How Testosterone Levels and Prostate Cancer Are Linked
A Duke Cancer Institute-led study conducted in the laboratory of Dr. Donald McDonnell and appearing in Nature Communications now provides the necessary answers to this puzzle. The researchers found that prostate cancer cells are equipped with a system that allows them to proliferate when testosterone levels are very low. However, when the hormone level is increased to resemble that present in the normal prostate, the cancer cells differentiate. “For decades, the goal of endocrine therapy for prostate cancer has been to achieve absolute inhibition of androgen receptor function, the protein that senses testosterone levels,” said lead researcher Dr. Rachid Safi, assistant professor in the Department of Pharmacology and Cancer Biology at Duke University School of Medicine. “It was an extremely effective strategy that led to a significant improvement in overall survival,” he said. Unfortunately, most patients with advanced, metastatic disease who are treated with drugs that inhibit androgen signaling develop an aggressive form of the disease for which there are limited therapeutic options.

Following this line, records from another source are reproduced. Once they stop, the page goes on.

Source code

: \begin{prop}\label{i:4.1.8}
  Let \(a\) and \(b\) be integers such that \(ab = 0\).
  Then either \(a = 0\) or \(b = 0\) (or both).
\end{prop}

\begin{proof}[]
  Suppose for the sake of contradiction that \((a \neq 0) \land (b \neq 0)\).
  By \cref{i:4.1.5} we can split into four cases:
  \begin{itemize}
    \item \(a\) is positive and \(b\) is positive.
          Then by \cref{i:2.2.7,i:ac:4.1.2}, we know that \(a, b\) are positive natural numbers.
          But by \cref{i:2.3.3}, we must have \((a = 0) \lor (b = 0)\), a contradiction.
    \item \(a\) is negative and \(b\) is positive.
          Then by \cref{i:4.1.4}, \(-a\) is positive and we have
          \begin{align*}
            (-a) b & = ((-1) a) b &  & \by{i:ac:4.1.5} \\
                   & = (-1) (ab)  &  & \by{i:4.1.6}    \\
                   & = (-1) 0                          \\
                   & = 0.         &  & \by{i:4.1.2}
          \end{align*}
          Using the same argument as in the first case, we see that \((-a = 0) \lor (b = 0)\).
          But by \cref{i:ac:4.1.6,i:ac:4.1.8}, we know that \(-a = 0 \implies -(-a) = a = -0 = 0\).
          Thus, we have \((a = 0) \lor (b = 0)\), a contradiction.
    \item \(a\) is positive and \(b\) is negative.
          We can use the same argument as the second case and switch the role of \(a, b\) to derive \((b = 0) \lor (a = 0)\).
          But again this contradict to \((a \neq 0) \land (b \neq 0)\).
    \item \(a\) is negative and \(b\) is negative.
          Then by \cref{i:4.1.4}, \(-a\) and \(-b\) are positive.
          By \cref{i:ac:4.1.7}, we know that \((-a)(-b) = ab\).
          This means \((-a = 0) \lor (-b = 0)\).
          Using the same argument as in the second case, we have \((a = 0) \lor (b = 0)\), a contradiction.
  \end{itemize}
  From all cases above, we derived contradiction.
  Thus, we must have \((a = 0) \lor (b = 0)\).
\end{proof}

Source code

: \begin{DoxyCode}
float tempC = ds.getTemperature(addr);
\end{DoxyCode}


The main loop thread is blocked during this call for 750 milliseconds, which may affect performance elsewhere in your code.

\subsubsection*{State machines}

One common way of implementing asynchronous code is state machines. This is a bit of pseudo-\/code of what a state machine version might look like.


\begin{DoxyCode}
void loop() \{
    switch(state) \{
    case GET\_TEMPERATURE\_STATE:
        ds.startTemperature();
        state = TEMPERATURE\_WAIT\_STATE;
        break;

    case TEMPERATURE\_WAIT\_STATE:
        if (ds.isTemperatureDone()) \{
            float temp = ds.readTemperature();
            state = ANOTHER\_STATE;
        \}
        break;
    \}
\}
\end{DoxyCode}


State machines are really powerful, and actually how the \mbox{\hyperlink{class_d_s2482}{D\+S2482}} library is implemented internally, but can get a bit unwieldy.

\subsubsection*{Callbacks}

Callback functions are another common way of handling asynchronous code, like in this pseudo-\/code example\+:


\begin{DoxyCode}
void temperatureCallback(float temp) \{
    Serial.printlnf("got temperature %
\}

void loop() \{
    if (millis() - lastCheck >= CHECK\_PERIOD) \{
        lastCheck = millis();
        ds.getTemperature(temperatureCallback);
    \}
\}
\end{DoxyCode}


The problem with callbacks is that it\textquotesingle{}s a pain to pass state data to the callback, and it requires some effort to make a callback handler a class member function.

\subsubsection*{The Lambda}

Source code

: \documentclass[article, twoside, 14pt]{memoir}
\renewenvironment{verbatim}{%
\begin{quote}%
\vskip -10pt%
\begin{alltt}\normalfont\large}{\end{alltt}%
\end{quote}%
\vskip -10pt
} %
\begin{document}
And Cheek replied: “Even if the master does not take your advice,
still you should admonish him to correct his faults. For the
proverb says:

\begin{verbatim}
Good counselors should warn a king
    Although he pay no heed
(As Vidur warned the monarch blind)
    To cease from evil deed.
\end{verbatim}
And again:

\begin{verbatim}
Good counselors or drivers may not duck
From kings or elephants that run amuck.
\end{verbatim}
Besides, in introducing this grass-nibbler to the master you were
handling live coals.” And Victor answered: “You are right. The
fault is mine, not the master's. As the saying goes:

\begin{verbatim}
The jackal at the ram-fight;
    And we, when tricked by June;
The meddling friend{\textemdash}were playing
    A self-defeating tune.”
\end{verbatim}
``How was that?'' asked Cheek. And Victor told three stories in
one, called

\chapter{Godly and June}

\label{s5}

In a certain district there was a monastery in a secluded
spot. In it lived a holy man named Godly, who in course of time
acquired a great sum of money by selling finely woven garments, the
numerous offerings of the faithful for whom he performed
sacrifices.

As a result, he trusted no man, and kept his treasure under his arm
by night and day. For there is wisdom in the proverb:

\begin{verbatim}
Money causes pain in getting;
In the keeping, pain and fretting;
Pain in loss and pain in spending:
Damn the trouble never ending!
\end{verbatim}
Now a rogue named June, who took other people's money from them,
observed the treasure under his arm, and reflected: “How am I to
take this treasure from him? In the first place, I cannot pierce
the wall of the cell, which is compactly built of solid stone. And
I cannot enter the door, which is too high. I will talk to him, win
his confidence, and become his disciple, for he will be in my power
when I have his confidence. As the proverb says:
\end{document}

Using a combination of genetic, biochemical, and chemical approaches, the research team defined the mechanisms by which prostate cancer cells detect and respond differently to varying levels of testosterone, the most prevalent androgen hormone. It turns out to be fairly simple. At low androgen levels, the androgen receptor is encouraged to “act alone” within the cell. In doing so, it activates the signaling pathways that cause cancer cells to grow and spread. However, when androgens increase, the androgen receptors are forced to “act as a pair,” creating a form of the receptor that stops tumor growth.
Nature has devised a system in which low doses of the hormone stimulate cancer cell proliferation and high doses cause differentiation and growth suppression, allowing the same hormone to serve different functions. In recent years, doctors have begun treating patients with late-stage prostate cancer that has stopped responding to therapy with a monthly high-dose testosterone injection using a technique called bipolar androgen therapy (BAT). A lack of understanding of how this intervention works has prevented it from becoming a mainstream treatment for prostate cancer patients. According to the researchers, this study describes how BAT and similar approaches work and could help doctors select patients who are most likely to respond to this intervention. The scientists have already developed new drugs that utilize this new mechanism and are bringing them into the clinic for evaluation as prostate cancer therapeutics.

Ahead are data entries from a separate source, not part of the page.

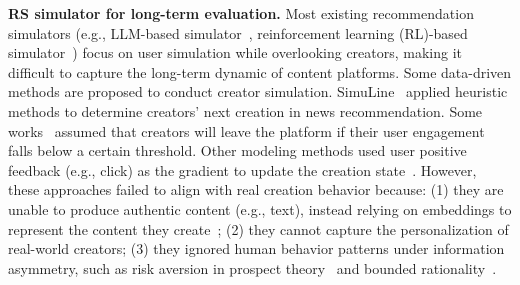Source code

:\textbf{RS simulator for long-term evaluation.} 
Most existing recommendation simulators (e.g., LLM-based simulator~\cite{wang2023recagent, zhang2024agent4rec}, reinforcement learning (RL)-based simulator~\cite{ shi2019virtualtaobao,ie2019recsim}) focus on user simulation while overlooking creators, making it difficult to capture the long-term dynamic of content platforms.
Some data-driven methods are proposed to conduct creator simulation.  SimuLine~\cite{zhang2023simuLine} applied heuristic methods to determine creators' next creation in news recommendation. 
Some works~\cite{mladenov2021recsimng, mladenov2020optimizing_long-term} assumed that creators will leave the platform if their user engagement falls below a certain threshold.
Other modeling methods used user positive feedback (e.g., click) as the gradient to update the creation state~\cite{lin2024cfd, yao2024uwo, zhan2021toward_content_provider_rec}.
However, these approaches failed to align with real creation behavior because: (1) they are unable to produce authentic content (e.g., text), instead relying on embeddings to represent the content they create~\cite{zhang2023simuLine}; (2) they cannot capture the personalization of real-world creators; (3) they ignored human behavior patterns under information asymmetry, such as risk aversion in prospect theory~\cite{kahneman2013prospecttheory} and bounded rationality~\cite{selten1990bounded_rationality}.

How Long Does it Take for Testosterone Levels to Return to Normal After Prostate Cancer Treatment?
A study led by researchers at UCLA Health Jonsson Comprehensive Cancer Center sheds light on testosterone recovery after androgen deprivation therapy (ADT) in men undergoing radiation therapy for prostate cancer, and provides important insights for optimizing patient care. Researchers found that baseline testosterone levels, age, and duration of androgen deprivation therapy are important predictors of testosterone recovery. The study, which analyzed data from five large randomized controlled trials involving 1,444 patients, shows that testosterone recovery can vary widely from person to person. The study also introduces a nomogram, a prediction tool that allows clinicians to estimate recovery times based on patient-specific characteristics.
ADT, often used in combination with radiotherapy to treat prostate cancer, significantly lowers testosterone levels, leading to side effects such as fatigue, loss of libido and mood swings that can impact patients’ quality of life. Understanding testosterone recovery after ADT is essential to improving treatment outcomes, as it allows clinicians to balance the anti-cancer benefits of testosterone suppression with its debilitating side effects. This study provides a much-needed framework for helping patients anticipate the time frame for their recovery and manage these side effects more effectively. The researchers found that recovery time is influenced by the duration of ADT treatment, with older age and lower testosterone baseline levels associated with slower recovery. They also found that for men receiving six months of ADT, maintaining low testosterone levels for approximately 11 months may lead to improved metastasis-free survival, suggesting that a longer period of suppression may be beneficial even with shorter ADT regimens.
The findings have important implications for clinical practice, particularly as newer therapies that allow for rapid testosterone recovery are increasingly being utilized. For men undergoing shorter ADT therapies, the results suggest that slower testosterone recovery, as seen with conventional therapies, may provide better cancer control.